French President Emmanuel Macron, who is due to meet Pope Francis on October 24, announced in early September the start of a national discussion on the authorization of euthanasia in certain cases; he called for local debates, nationwide consultations with healthcare workers and discussions with political parties to reach a decision in 2023.

Pope Francis began his address to pilgrims by noting how much the region and the people of Cambrai had suffered from the closure of coal mines, steel mills and textile factories, and he urged officials to pay particular attention to the poor and needy in the region.

“Welcome and attention” must be the guiding principles of their public policies, the pope told them.

As northern France welcomes thousands of immigrants, Pope Francis has urged them to welcome “the most disadvantaged people, mainly migrants – and you know how crucial this issue is and how much I care. heart”.

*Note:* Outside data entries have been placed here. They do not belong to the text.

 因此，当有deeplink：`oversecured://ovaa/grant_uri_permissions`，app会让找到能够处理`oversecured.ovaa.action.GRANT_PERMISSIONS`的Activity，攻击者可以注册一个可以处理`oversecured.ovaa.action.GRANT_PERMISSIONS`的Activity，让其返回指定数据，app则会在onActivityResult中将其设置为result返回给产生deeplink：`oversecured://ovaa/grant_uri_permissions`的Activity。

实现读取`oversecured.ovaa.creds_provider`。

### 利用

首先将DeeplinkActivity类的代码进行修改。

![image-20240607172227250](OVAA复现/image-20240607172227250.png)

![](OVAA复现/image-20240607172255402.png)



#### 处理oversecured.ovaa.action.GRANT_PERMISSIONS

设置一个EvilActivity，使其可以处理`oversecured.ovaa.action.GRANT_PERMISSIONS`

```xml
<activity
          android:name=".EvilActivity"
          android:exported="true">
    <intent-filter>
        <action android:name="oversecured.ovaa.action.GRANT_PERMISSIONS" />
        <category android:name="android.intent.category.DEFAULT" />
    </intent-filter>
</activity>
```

But he said he was also thinking of people with disabilities. “They need more structures to facilitate their lives and those of their loved ones and, above all, to show the respect that is due to them.”

Policies to promote their inclusion should also focus on helping them find jobs, he said. “It is more than ever necessary to continue to set access to work as a priority objective – for all!

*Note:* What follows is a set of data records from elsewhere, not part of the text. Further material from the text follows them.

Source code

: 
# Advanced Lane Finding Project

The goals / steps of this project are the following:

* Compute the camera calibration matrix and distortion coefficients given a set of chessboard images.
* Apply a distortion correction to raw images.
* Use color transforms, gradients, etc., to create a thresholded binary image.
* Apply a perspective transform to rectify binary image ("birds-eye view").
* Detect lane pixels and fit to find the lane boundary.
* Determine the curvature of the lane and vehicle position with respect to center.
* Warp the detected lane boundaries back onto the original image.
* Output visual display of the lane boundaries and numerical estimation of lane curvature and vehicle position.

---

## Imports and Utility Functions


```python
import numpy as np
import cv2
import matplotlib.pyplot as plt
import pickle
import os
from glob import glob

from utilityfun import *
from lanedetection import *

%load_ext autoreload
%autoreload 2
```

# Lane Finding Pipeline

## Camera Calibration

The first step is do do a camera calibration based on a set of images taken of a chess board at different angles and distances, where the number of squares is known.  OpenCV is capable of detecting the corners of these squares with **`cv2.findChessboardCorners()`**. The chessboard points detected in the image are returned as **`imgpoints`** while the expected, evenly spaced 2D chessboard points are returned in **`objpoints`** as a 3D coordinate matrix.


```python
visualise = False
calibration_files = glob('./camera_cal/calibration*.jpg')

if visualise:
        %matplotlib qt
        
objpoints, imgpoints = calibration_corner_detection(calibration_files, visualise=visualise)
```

But the heart of the pope’s remarks concerned the care of the sick and the elderly, especially at the very end of life.

Elderly people in nursing homes and those who are dying, he said, need to be accompanied and given palliative care.

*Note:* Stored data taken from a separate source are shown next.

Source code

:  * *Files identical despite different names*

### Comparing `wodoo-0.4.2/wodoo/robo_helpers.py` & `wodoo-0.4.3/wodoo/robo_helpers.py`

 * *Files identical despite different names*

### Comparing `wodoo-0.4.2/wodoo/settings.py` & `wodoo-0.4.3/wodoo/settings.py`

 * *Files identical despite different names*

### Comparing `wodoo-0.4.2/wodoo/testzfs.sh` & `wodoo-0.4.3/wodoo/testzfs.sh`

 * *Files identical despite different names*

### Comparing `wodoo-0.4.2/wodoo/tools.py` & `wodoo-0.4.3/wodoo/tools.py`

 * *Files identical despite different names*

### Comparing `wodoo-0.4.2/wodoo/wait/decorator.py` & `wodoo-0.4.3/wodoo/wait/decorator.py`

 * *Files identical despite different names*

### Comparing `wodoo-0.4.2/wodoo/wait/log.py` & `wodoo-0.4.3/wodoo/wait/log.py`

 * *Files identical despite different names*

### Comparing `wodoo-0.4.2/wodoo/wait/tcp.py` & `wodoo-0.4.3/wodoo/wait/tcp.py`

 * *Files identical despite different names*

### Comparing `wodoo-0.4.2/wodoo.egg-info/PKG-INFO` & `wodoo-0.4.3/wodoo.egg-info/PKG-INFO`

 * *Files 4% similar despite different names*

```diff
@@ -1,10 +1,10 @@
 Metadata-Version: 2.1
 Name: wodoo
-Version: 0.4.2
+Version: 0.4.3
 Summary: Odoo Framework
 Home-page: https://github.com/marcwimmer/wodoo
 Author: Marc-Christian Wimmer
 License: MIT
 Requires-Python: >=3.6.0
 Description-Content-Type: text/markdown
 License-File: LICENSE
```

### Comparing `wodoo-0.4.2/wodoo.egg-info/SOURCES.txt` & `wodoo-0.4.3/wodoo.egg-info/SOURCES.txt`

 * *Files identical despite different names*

“Caregivers, by their very nature, are meant to provide care and relief,” the pope said. If it is not always possible to treat a patient, “we cannot ask caregivers to kill their patients, which is a bit like the program of disposable culture”.

Pope Francis repeated what he told a French journalist on the flight home from his trip to Kazakhstan in mid-September: the more people find justification for killing someone, the more they kill.

“It’s a mathematical progression,” he said.